Ulla Meinecke gab sich beim Duckstein Festival poetisch und politisch
Von Jörg Meyer
Kiel. „Wenn schon nicht für immer, dann wenigstens für ewig“ titelte vor 35 Jahren das Album, mit dem Ulla Meinecke den Durchbruch schaffte. Kürzlich wurde die Songpoetin und Autorin 65, denkt aber nicht an Rente, wie sie beim Duckstein Festival zusammen mit ihren Trio-Partnern Ingo York an Gitarre und Fußschlagzeug und Keyboarder Reinmar Henschke in alten und neuen Songs bewies, die ebenso aktuell wie zeitlos sind.
Von Alter wie gesagt keine Spur, gerade auch in Meineckes Stimme, die schon immer besonders war und nun noch samtiger gereift scheint. Man könnte auch sagen, erotisch, wenn sie die „Süßen Sünden“ beschwört, die Männer so gern mal begehen, auch wenn es Meineckes lyrischem Ich mit all den Frauen, an die die Männer noch so denken, „zu eng im Bett“ wird. Eine starke, emanzipierte Frau ist sie noch immer und hat daher auch die „50 Tipps ihn zu verlassen“ parat, ein Vademecum, um möglichst wenig verletzt durch die Wirren der Liebe zu kommen. Natürlich liebt sie wie schon als Kind Mark Twains Helden Tom Sawyer und Huck Finn, aber „Wer will schon Becky Thatcher sein?“ titelt sie bissig über „Marzipanpuppenmädchen“. Nein, sie wollte schon immer „der staubige Reiter“ sein, wofür York und Henschke den passenden Country-Soundtrack liefern.

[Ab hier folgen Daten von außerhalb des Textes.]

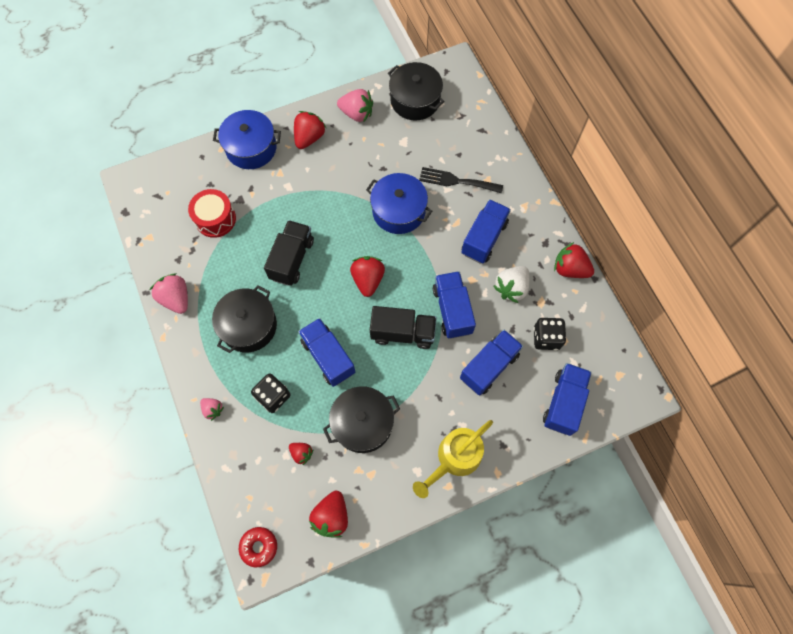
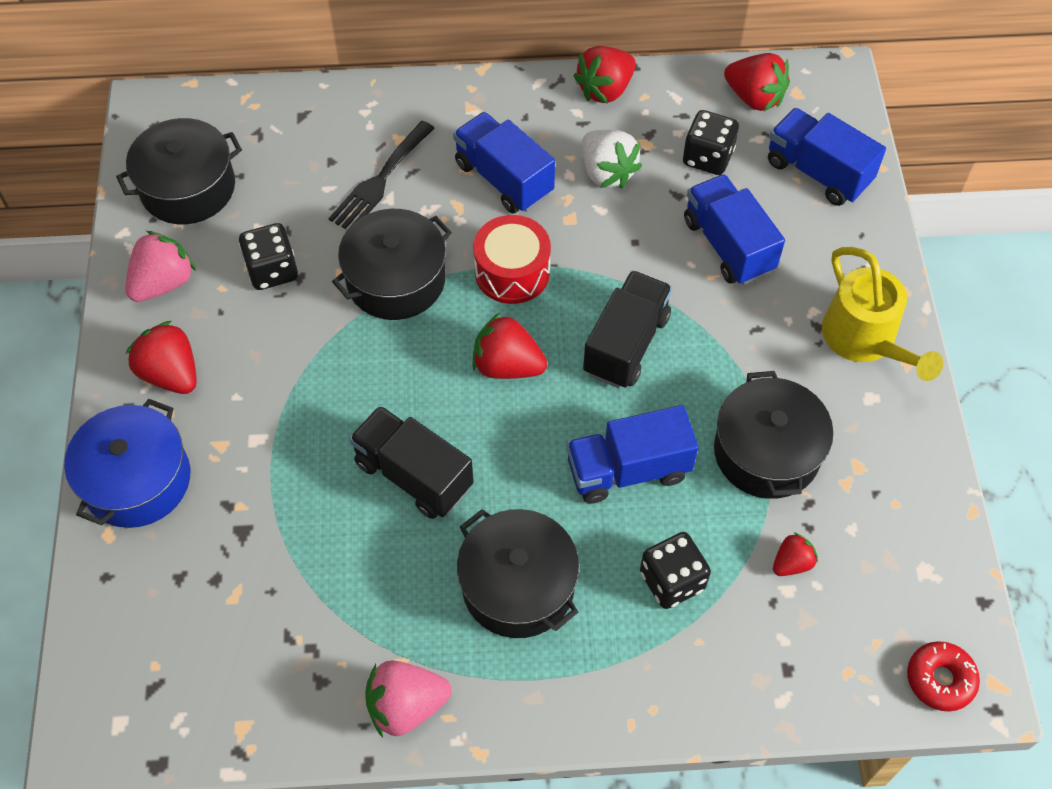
camera: 70 degrees left, 10 degrees down
(213, 409) = (662, 693): pink strawberry -> none
(215, 219) = (263, 587): red drum -> red drum (512, 272)
(331, 516) = (914, 547): red strawberry -> red strawberry (754, 98)
(382, 155) = (272, 270): none -> black dice
(398, 211) = (396, 280): blue pot -> black pot
(452, 310) = (613, 262): blue truck -> none

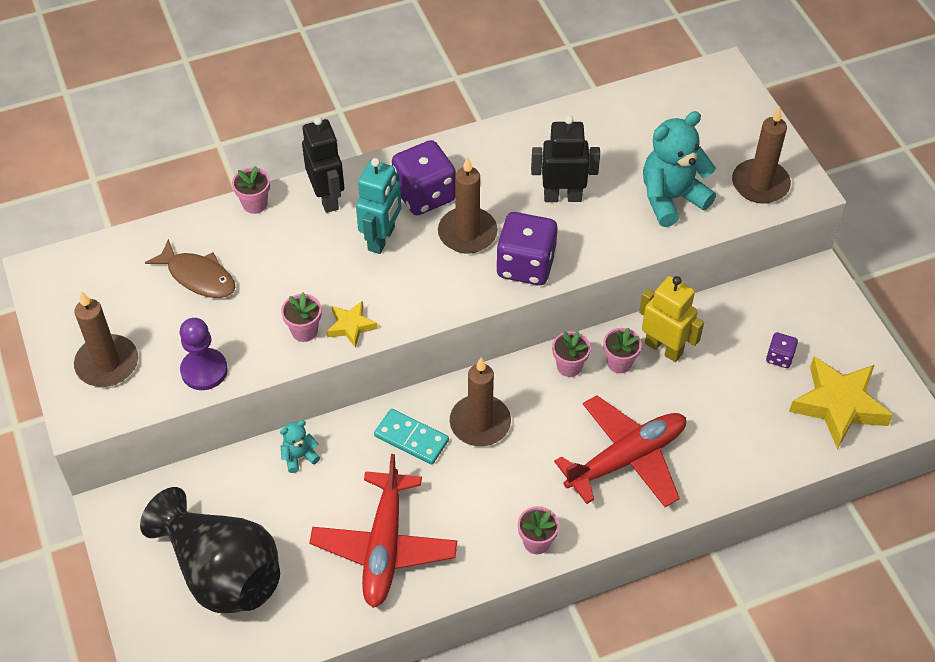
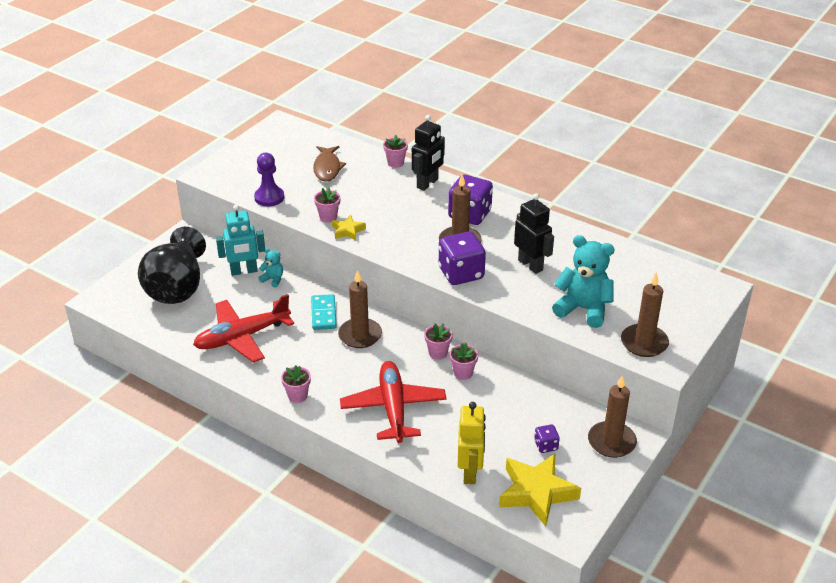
camera: 55 degrees right, 15 degrees down
(107, 363) = (244, 167): brown candle -> brown candle (611, 442)
(381, 239) = (420, 214): turquoise robot -> turquoise robot (244, 271)
(627, 458) = (393, 408): red plane -> red plane turned 120 degrees counterclockwise
(664, 348) = (495, 388): yellow robot -> yellow robot (470, 472)

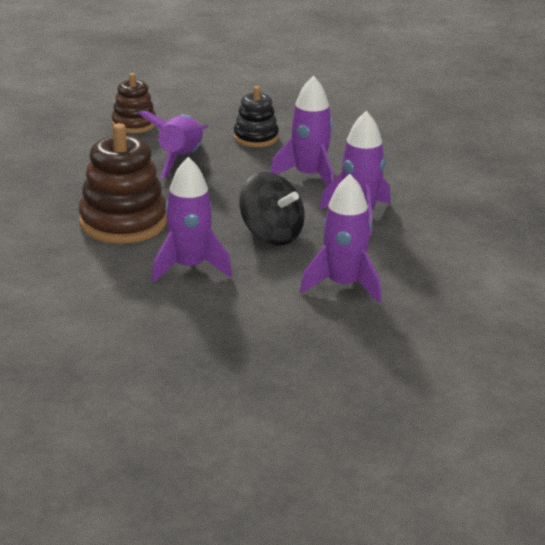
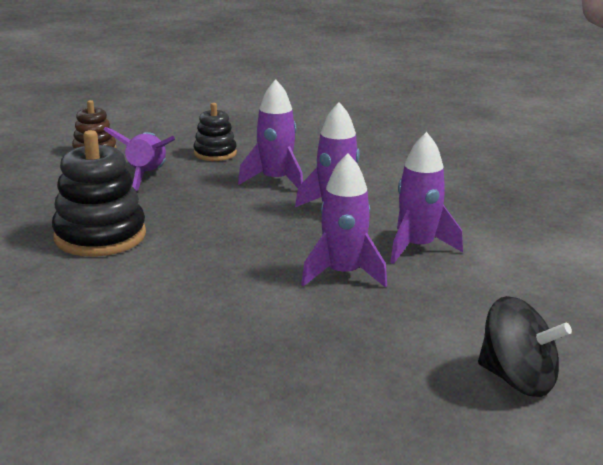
camera: 10 degrees left, 5 degrees down
(123, 222) = (100, 236): brown stacking toy -> black stacking toy
(189, 267) = (179, 272): purple rocket -> purple rocket (417, 247)
(271, 235) = (255, 234): black spinning top -> black spinning top (517, 379)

Dennoch kommt die Romantik nicht zu kurz, wo es im irischen Traditional „Star Of The County Down“ musikalisch wandlungsfähig vom Mississippi an den Liffey geht oder sie Tom Pettys „Handle With Care“ eigenwillig jazzig covert. Ebenso die „Tänzerin im Sturm“, die sie in der ersten Zugabe nochmal durch die Clubs der 80er tingeln lässt, verkörpert diese aufgeklärt-kritische Romantik.
Apropos Sturm: Der weht uns zur Zeit ja von rechtsaußen entgegen, was Meinecke nicht unkommentiert lassen mag. In „Das war schon immer so, doch wer will, dass das wahr bleibt?“ und in „Wenn wir Glück haben“ (am richtigen Ort geboren zu sein) (original von Bernd Begemann) wendet sie sich in bester politischer Liedermachertradition gegen die Ewiggestrigen von AfD und Co., die alles hassen, was ihnen fremd scheint.
Dagegen wagt Meinecke weiter, poetisch zu träumen, obwohl sie zu bedenken gibt, dass „seinen Traum wahr zu machen, einen hohen Preis fordert, nämlich den Traum“. Doch wenn in der zweiten Zugabe, ihrem ersten Lied, das sie für Udo Lindenberg schrieb, Gitarrist York vor ihr anbetend kniet, dann werden Träume wahr – „wenn schon nicht für immer, dann wenigstens für ewig“.